I have a bit of personal/professional news that I haven’t been honest about here, and it’s time to come clean: I’m retiring as a teacher and going full-time with my photography business starting in June!
I’m not someone who’s taken the “traditional” life path. An engagement, marriage, and children haven’t happened to me (I’m not sure if they ever will, but I can say safely say that the outlook from my early thirties is that it’s not on the horizon). While I’ve so enjoyed being part of those major life events for my dearest friends, it’s not currently part of my journey. For a long time, I joked about wanting to find my husband so I could have health insurance, which was a hangup for me when I thought about turning my passion into a full-time job. Thankfully, I got over it and realized that I need to take matters into my own hands rather than wait for life to happen to me. I’m going to create a life that excites me. A life as a photographer. THIS is a big deal!
It feels surreal to write those words here. Being able to be a full-time photographer was always the goal when I launched Ellen Sargent Photography, but I can’t lie and say that I thought it was a realistic goal. In fact, the road to this point was hard—really freaking hard—and long. The highlights look a little something like the below…
January 2016: I had a breakdown to some friends because I couldn’t shake the feeling that I was unhappy and unfulfilled. Being the omniscient pals that they are, they encouraged me to think about opening a photography business and chasing a personal passion until it became my profession. I knew it couldn’t fix everything that was bothering me that day, but it planted an idea in my head that became an obsession. Later that month, another friend asked me, “What is your five-year goal?” and I answered instinctively, “I’ll have a viable photography business as my full-time job and living in Vermont in a tiny house with my Bernese Mountain Dog.” I hadn’t even really known that was what I wanted consciously, but suddenly, it was all I could think about.
June 2016: You know how everyone tells you networking is key? It is. Six months later, I reached out to a friend who had started her own photography business a few years earlier to get her read on, well, everything. Her advice was to build a website and make a business card, and she told me those would be the first two steps to making it really real. I set out to do just that and had a website with a custom designed logo by the fall of 2016. My friend was right—I actually felt legit! I’m eternally grateful to Taylor Lenci for that coffee date.

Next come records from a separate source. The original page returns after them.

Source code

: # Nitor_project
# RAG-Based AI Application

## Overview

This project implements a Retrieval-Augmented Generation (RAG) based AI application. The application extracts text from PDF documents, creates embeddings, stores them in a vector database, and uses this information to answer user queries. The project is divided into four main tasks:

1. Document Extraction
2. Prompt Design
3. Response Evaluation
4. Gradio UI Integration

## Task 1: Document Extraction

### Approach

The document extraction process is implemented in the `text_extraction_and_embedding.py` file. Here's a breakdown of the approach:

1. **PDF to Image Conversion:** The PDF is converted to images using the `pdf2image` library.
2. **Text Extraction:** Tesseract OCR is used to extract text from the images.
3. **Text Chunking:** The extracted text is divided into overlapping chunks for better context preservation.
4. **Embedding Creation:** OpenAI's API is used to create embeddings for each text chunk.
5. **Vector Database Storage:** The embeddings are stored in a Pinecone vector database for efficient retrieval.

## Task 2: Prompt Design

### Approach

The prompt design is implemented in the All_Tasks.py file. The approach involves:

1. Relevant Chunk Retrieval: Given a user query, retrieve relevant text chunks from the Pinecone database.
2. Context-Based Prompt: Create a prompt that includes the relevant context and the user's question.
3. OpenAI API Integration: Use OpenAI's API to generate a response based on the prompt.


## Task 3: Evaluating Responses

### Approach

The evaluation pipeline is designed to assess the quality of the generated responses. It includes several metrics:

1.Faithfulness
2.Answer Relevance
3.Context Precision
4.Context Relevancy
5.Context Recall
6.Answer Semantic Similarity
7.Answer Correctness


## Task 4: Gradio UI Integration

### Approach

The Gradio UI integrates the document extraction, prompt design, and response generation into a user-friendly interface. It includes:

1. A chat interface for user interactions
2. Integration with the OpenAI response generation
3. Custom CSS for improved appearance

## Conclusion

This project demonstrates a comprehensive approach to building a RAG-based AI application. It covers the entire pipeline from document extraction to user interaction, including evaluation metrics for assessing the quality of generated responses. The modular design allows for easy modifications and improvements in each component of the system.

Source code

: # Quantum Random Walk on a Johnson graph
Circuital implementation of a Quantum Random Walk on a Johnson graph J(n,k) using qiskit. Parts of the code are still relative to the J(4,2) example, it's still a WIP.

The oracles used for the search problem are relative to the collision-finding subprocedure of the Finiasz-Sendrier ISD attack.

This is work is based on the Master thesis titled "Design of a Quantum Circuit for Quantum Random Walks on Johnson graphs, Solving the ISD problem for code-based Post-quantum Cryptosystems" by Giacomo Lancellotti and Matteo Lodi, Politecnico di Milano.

Go follow her (@taylorlenci); you won’t regret it.
November 3, 2016: After eleven months of building up the confidence, I officially announced that I was open for business!
2017: I photographed six weddings and did forty-seven family, newborn, engagement, and senior shoots. I also finally listened to my gut and left Connecticut—where I’d been since 2008—settling in Boston and at a new school for my full-time gig, adopting a new life motto: Why change just one thing when you can change every single thing at the same time?
2018: I photographed eleven weddings and eighty-one family, newborn, engagement, and senior shoots. I felt really busy and really inspired. It started to hit me that I could actually make this a real full-time job soon—especially as the offers for fall and winter weddings started to roll in. Which leads me to this:
January 7, 2019: For the first time in eleven years, I told a head of school that I would not be signing my school contract and that June would be my last month teaching. Potentially ever! I was officially going to be self-employed.
2019: This year, I’ll photograph twenty-four weddings. Last fall, I told myself that if I could book twenty weddings, I could make it full-time. Here I am, crushing goals already!
I can’t believe the journey I’ve been on and where it’s taken me so far. I would be lying if I said I wasn’t incredibly nervous, but I also feel excited and empowered. I’m so grateful for everything that my career as a teacher brought me, and I can’t wait to start my next chapter as a full-time photographer. Something tells me that with clients like you, it’s going to be really fun and really fulfilling.
For the first time in a really long time, I’m getting lost in daydreams about what the future might hold. No longer is it fixated on finding the love of my life (I mean, I wouldn’t hate if that still happened) and settling down. Rather, I’m dreaming about filling my days with my love for photography, visualizing my tiny house, and crafting a mental list of dog names that I’ll need in the not-too-distant future. I hope you continue to follow along on this journey with me because I know it’ll be a good one!